Wrapper to make any clonable structure also copyable?

Is there any one-line solution to give any externally defined structure implementing method clone trait copy?

Something like Copyable< Vec< u8 > >::new( vec1 )?

Copy performs a bitwise copy, you cannot do that for arbitrary Cloneable types. For Vec in particular it would result in a double free when both copies go out of scope (and general memory unsafety when using both copies).

6 Likes

Probably I phrased the question badly. Vector has method clone(), right? I meant the wrapper should call clone() on copying. Purpose to loosen restriction of explicit calling clone() when it is required to do so.

You cannot run custom code on copies or moves, both are always bitwise copies

7 Likes

Can't I call vec1.clone() from copy?

I don't think so. Maybe you want to avoid writing "clone()" but Rust has a philosophy ( mostly ) of not allowing what is going on to be hidden.

5 Likes

That's correct. To have monomorphic code.
Monomorphic code is also a principle Rust aims.

No, you can't customize the behavior of copying at all. This is deliberate on the part of the language designers and will never change.

8 Likes

I see.

Copying in Rust is strongly related to moving. Moving is not customizable in Rust either. Moving an object in Rust always does a bitwise copy (shallow copy, not a deep copy, if the struct / enum contains pointer-types), and then the moved-out-of object is invalidated / forgotten / becomes inaccessible. This is mostly a static check (at compile-time) – the compiler will know not to call any destructors anymore and allows using a variable after you moved out of it, etc…

Then, copying in Rust is basically the same as moving, but without the invalidation part. You can still use a variable after you’ve copied it.

7 Likes

Makes sense.

Good article : Moves, copies and clones in Rust

2 Likes

“mostly”, because in complicated situations, the compiler may actually introduce flags under the hood, that are used at runtime to determine whether or not destructors still have to be run on certain variables.

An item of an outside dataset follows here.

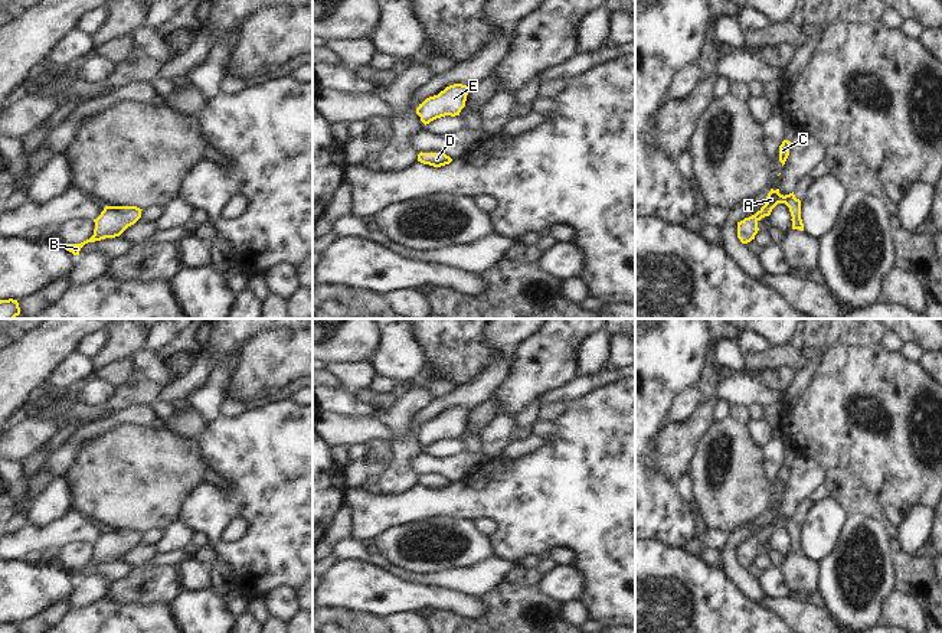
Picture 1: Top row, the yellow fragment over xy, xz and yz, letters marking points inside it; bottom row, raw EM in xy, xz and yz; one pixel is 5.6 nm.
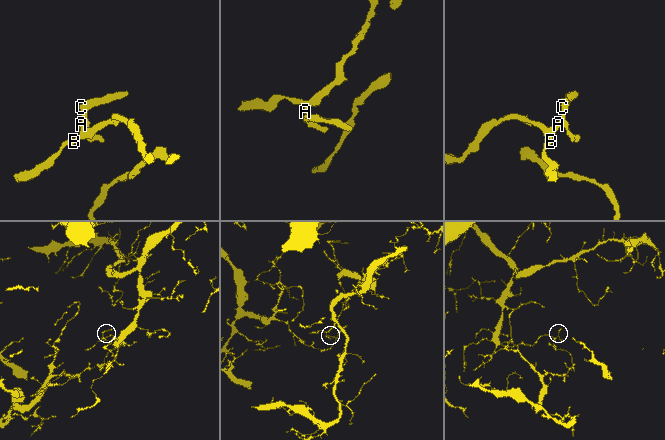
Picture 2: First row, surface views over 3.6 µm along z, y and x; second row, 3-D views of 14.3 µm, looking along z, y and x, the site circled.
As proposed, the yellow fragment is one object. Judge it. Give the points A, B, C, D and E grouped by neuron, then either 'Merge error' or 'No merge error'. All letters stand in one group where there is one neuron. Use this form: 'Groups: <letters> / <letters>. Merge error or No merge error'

This also means you’ll never have to worry about overhead from copying, compared to moving. If you copy a variable and never use it anymore afterwards, then you’ve basically just moved it. It doesn’t make any difference. (If a variable can be copied, it doesn’t have a destructor either, so you don’t have to wonder whether or not a destructor still needs to run (and introduces overhead) on the copied variable).

5 Likes

Copy implies Clone. You can have uniform code if you only assume Clone.

5 Likes

  pub trait Int : Integer + Clone {}
  impl< T : Integer + Clone > Int for T
  {
  }

  pub fn is< _Int : Int >( src : _Int ) -> bool
  {
    let _0 = _Int::zero();
    let _1 = _Int::one();
    let _2 = _1.clone() + _1.clone();
    let mut i : _Int = _2;
    while i < src
    {
      if src.clone() % i.clone() == _0
      {
        return false;
      }
      i = i + _1.clone();
    }
    return true
  }

I have feeling it's sub-optimal.

You can pass references to all these arithmetic operations instead of cloning things every time.

In this case implementation will be sub-optimal for u16/u32/u64. Won't it?

I don't think so. The compiler should be able to figure out that taking a reference to a local variable and then immediately dereferencing it is a no-op.

2 Likes

The compiler should also be able to figure out that .clone() on an int doesn't need any special behavior and remove it.

1 Like

It's probably worth mentioning, since no one has, that you can't implement Copy for anything that also implements Drop, i.e. anything that has other resources attached.

7 Likes